Eine Schwachstelle in der Adressgenerierungsphase ist besonders bedeutsam, da sie die Kernsicherheitsprämisse von Hardware-Wallets umgehen kann: dass private Schlüssel in einer isolierten Umgebung erstellt und gespeichert werden. Wenn der Prozess, durch den eine Wallet Zufälligkeit für die Schlüsselerstellung generiert, fehlerhaft ist oder kompromittiert wurde, könnte ein Angreifer potenziell private Schlüssel rekonstruieren, ohne jemals physischen Zugriff auf das Gerät zu erlangen. Diese Art von Schwachstelle unterscheidet sich von Phishing-Angriffen oder Remote-Exploits und ist für Endbenutzer schwer zu erkennen, da die generierten Adressen funktionell normal erscheinen können.

Die Sicherheitsverletzung hat eine erneute Diskussion innerhalb der Bitcoin-Community über Wallet-Sicherheitspraktiken und die für Benutzer verfügbaren Schutzmaßnahmen ausgelöst. Während Hardware-Wallets allgemein als zuverlässige Aufbewahrungslösung gelten, zeigt der Vorfall, dass bei spezifischen Implementierungen oder Workflows weiterhin Schwachstellen auftreten können.

Regulatorische und branchenweite Auswirkungen

Sicherheitsvorfälle dieser Größenordnung fallen in der Regel unter die weiter gefassten regulatorischen Rahmenbedingungen, die Kryptowährungs-Wallet-Anbieter und verwandte Dienstleistungen regeln. Der Abfluss von 1.367 BTC aus mit Coldcard verbundenen Adressen könnte eine verstärkte Überprüfung sowohl durch Branchenteilnehmer als auch durch Aufsichtsbehörden nach sich ziehen, die sich auf Sicherheitsstandards für digitale Assets konzentrieren.

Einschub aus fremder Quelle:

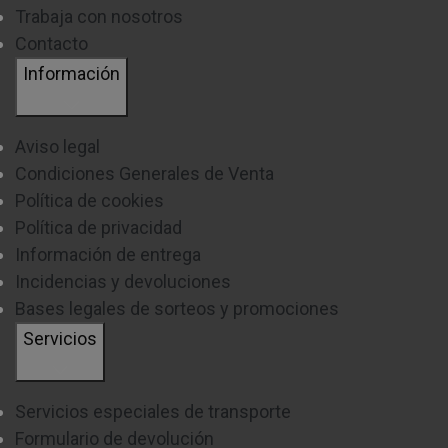
Trabaja con nosotros
características que debes analizar en el momento de
Contacto
elegir tu lavadora, ya que está relacionada directamente
Información
con el
centrifugado
, que nos ayudará a alcanzar el
secado óptimo de nuestra ropa.
Aviso legal
Dependiendo de las revoluciones por minuto (rpm),
Condiciones Generales de Venta
Política de cookies
nuestro centrifugado conseguirá un acabado más, o
Política de privacidad
menos seco de nuestra ropa. En Electrocosto
Información de entrega
disponemos de lavadoras de carga frontal que van
Incidencias y devoluciones
desde 800rpm, que suponen un mayor ahorro, hasta
Bases legales de sorteos y promociones
lavadoras de 1600rpm.
Servicios
En resumen, cuantas
más revoluciones por minuto
,
menor será el porcentaje de agua
con que quedará tu
Servicios especiales de transporte
Formulario de devolución
ropa. Específicamente en las
lavadoras de carga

Der Verlust hat auch Auswirkungen auf das im Umlauf befindliche Bitcoin-Angebot, da die gestohlenen Gelder eine bedeutende Menge an BTC darstellen, die ihren ursprünglichen Haltern entzogen wurden. Es wird erwartet, dass Marktteilnehmer und Analysten alle Entwicklungen im Zusammenhang mit der Bewegung dieser Gelder und möglichen Wiederherstellungsbemühungen überwachen.

Der Vorfall unterstreicht den fortlaufenden Bedarf an Verbesserungen der Sicherheitsprotokolle im gesamten Bitcoin-Ökosystem und könnte zu Innovationen bei schützenden Wallet-Technologien beitragen, während Entwickler und Hersteller auf die Erkenntnisse reagieren.

Dieser Artikel dient ausschließlich Informationszwecken und stellt keine Anlageberatung dar.